Saved entries
————————

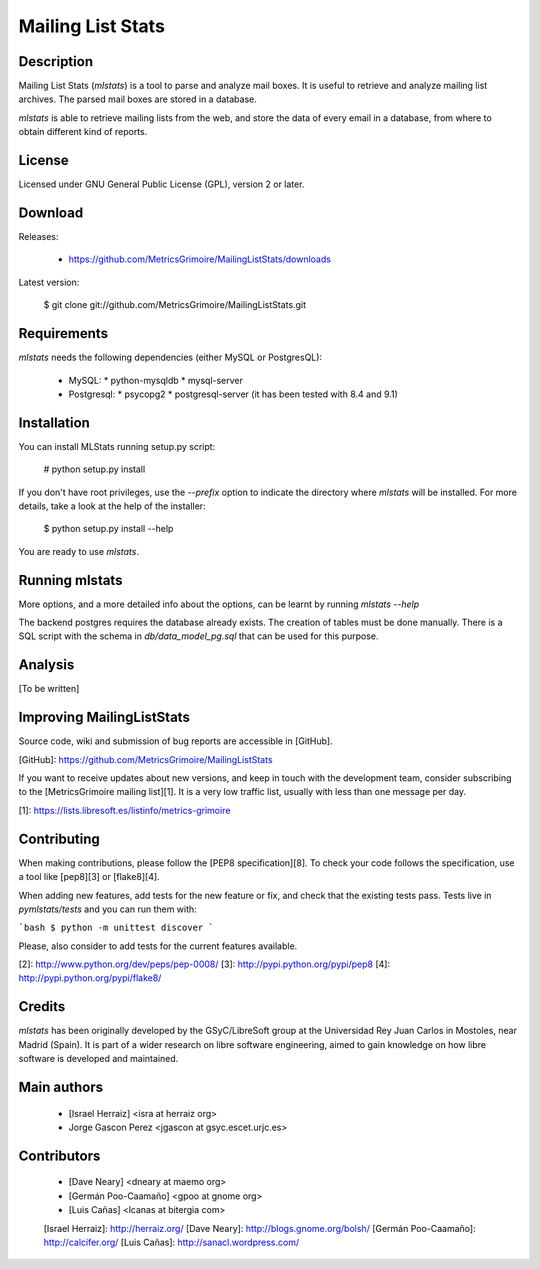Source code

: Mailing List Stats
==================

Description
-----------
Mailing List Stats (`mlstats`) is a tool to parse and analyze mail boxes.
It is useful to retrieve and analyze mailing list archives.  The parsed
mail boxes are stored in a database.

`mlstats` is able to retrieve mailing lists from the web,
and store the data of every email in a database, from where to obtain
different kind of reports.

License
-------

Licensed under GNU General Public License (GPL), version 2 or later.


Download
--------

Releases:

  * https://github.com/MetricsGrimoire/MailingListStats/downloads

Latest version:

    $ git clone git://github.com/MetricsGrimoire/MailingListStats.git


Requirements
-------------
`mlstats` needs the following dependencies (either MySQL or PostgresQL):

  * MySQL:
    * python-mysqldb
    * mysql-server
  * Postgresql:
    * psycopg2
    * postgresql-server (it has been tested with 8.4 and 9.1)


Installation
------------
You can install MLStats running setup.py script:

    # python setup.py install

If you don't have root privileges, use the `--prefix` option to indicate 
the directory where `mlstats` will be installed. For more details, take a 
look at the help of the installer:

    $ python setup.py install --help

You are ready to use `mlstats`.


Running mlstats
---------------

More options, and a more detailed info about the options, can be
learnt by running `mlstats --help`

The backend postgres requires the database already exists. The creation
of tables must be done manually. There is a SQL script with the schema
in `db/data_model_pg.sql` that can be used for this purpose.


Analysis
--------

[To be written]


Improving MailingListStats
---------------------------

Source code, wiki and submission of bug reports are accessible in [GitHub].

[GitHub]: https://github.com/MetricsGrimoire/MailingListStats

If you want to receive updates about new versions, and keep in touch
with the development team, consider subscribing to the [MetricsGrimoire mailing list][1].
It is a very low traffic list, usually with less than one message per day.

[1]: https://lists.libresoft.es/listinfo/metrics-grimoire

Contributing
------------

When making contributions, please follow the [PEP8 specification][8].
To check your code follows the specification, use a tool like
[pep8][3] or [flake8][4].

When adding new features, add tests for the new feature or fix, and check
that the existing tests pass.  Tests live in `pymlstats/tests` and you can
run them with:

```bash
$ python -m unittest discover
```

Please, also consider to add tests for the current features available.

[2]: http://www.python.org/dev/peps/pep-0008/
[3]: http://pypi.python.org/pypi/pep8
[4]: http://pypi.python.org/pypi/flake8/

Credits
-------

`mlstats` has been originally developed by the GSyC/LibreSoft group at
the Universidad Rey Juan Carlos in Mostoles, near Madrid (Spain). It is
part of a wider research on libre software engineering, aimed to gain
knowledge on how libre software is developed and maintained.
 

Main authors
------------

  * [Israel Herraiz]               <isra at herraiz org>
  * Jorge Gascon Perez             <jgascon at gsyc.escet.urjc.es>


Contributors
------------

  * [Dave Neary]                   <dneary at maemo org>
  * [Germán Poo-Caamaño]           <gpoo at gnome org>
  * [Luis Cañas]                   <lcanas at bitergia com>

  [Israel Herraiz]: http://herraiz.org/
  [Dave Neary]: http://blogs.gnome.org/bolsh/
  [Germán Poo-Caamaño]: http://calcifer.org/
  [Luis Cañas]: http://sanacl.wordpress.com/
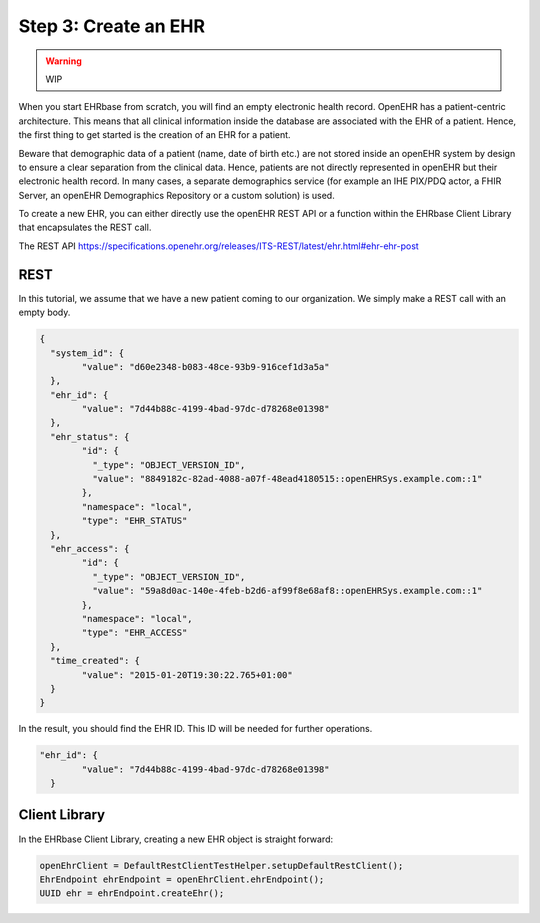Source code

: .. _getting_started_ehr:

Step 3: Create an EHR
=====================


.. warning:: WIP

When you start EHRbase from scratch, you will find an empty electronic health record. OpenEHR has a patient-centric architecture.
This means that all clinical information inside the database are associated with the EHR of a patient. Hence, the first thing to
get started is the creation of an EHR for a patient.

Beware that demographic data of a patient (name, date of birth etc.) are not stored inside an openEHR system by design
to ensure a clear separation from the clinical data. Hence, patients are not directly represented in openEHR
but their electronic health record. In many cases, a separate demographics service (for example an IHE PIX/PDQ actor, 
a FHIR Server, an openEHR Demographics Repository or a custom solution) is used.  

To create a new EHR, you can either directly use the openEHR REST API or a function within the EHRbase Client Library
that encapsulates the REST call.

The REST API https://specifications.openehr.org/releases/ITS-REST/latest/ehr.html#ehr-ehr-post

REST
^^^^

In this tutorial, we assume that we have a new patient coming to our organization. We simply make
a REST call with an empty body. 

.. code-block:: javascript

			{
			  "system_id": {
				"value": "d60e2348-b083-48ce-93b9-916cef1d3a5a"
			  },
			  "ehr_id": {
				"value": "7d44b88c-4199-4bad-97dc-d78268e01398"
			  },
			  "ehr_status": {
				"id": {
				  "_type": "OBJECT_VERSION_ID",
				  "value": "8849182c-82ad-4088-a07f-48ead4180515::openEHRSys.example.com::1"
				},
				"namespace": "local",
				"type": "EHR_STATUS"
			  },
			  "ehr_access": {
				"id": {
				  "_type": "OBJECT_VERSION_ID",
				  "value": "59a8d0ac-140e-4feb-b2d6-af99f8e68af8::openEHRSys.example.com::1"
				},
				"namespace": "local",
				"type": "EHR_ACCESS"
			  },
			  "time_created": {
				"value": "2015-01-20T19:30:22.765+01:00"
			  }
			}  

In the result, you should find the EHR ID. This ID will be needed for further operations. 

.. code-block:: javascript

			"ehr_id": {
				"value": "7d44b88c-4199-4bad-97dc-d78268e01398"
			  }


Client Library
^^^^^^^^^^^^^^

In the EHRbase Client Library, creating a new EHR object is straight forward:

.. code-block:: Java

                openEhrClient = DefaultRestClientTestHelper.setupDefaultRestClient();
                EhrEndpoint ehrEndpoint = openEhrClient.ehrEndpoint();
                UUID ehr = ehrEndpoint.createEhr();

————————

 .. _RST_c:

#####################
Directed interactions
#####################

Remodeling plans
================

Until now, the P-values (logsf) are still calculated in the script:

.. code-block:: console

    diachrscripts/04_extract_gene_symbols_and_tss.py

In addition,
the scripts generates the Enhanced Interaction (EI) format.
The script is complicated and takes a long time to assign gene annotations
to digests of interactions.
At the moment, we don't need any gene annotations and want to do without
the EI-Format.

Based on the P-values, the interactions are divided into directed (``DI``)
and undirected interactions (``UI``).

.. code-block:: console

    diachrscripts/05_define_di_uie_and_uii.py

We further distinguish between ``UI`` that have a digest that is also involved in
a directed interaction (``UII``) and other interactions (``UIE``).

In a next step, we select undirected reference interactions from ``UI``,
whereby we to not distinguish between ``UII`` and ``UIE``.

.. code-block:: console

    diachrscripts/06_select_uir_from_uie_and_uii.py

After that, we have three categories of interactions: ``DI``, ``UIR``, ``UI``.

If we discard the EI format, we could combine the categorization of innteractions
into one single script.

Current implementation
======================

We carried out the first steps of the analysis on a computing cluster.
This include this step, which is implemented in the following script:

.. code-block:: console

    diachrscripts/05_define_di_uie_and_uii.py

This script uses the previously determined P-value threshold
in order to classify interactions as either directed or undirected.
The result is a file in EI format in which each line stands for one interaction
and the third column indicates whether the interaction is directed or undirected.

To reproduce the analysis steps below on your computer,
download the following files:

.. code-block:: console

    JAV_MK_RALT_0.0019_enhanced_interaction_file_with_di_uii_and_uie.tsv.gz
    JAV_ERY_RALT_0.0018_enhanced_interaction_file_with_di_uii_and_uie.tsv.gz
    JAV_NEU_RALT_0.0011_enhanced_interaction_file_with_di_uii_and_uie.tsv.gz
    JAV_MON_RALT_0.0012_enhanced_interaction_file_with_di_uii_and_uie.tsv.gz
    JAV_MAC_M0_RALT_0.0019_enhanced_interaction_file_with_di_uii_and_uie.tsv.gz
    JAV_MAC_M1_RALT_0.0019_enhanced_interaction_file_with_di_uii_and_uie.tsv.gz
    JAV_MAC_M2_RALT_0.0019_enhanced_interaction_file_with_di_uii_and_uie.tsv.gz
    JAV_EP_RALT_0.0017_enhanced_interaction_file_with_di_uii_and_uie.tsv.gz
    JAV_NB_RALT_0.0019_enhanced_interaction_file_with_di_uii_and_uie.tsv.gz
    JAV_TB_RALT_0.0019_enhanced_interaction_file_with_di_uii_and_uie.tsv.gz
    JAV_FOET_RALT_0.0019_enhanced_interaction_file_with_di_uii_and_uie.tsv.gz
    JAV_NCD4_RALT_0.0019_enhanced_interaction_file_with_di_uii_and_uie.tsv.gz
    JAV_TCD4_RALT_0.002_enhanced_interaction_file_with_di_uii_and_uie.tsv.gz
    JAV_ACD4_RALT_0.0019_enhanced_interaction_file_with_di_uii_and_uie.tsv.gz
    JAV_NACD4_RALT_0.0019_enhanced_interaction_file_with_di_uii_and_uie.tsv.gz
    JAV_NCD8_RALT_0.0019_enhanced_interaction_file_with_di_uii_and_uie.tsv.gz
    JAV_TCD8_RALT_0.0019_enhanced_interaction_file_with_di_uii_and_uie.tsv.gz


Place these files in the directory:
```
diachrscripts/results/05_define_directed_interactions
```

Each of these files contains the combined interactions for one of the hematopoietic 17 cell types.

————————

Out of the records above, pull each line containing the word "further".

**Response for this exercise:**
In the result, you should find the EHR ID. This ID will be needed for further operations. 
We further distinguish between ``UI`` that have a digest that is also involved in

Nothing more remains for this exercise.